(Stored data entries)
------------------------------------------------------------------------

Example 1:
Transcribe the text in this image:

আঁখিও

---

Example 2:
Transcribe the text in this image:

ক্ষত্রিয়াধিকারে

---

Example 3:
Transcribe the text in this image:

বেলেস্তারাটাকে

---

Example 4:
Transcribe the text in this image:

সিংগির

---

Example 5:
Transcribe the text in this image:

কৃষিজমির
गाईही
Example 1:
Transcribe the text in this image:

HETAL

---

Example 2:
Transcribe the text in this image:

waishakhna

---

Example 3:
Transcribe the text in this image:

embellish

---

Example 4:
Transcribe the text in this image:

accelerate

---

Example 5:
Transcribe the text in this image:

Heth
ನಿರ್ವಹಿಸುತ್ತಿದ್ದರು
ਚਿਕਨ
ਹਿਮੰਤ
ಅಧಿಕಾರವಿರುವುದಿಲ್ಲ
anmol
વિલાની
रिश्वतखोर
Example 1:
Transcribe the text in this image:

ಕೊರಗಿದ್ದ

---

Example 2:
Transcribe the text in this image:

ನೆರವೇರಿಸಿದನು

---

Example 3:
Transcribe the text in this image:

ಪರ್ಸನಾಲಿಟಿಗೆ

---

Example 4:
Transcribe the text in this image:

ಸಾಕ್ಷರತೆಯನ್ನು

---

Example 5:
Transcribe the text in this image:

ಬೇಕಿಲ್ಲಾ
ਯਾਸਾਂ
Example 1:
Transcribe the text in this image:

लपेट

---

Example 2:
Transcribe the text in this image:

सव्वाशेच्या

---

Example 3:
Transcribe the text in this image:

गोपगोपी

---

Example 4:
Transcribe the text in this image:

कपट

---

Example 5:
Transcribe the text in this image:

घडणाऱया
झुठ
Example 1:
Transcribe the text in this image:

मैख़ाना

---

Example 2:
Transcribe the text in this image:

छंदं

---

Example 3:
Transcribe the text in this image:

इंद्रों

------------------------------------------------------------------------

— Problem statement —
Retype the records above exactly.

— Expected answer —
Example 1:
Transcribe the text in this image:

আঁখিও

---

Example 2:
Transcribe the text in this image:

ক্ষত্রিয়াধিকারে

---

Example 3:
Transcribe the text in this image:

বেলেস্তারাটাকে

---

Example 4:
Transcribe the text in this image:

সিংগির

---

Example 5:
Transcribe the text in this image:

কৃষিজমির
गाईही
Example 1:
Transcribe the text in this image:

HETAL

---

Example 2:
Transcribe the text in this image:

waishakhna

---

Example 3:
Transcribe the text in this image:

embellish

---

Example 4:
Transcribe the text in this image:

accelerate

---

Example 5:
Transcribe the text in this image:

Heth
ನಿರ್ವಹಿಸುತ್ತಿದ್ದರು
ਚਿਕਨ
ਹਿਮੰਤ
ಅಧಿಕಾರವಿರುವುದಿಲ್ಲ
anmol
વિલાની
रिश्वतखोर
Example 1:
Transcribe the text in this image:

ಕೊರಗಿದ್ದ

---

Example 2:
Transcribe the text in this image:

ನೆರವೇರಿಸಿದನು

---

Example 3:
Transcribe the text in this image:

ಪರ್ಸನಾಲಿಟಿಗೆ

---

Example 4:
Transcribe the text in this image:

ಸಾಕ್ಷರತೆಯನ್ನು

---

Example 5:
Transcribe the text in this image:

ಬೇಕಿಲ್ಲಾ
ਯਾਸਾਂ
Example 1:
Transcribe the text in this image:

लपेट

---

Example 2:
Transcribe the text in this image:

सव्वाशेच्या

---

Example 3:
Transcribe the text in this image:

गोपगोपी

---

Example 4:
Transcribe the text in this image:

कपट

---

Example 5:
Transcribe the text in this image:

घडणाऱया
झुठ
Example 1:
Transcribe the text in this image:

मैख़ाना

---

Example 2:
Transcribe the text in this image:

छंदं

---

Example 3:
Transcribe the text in this image:

इंद्रों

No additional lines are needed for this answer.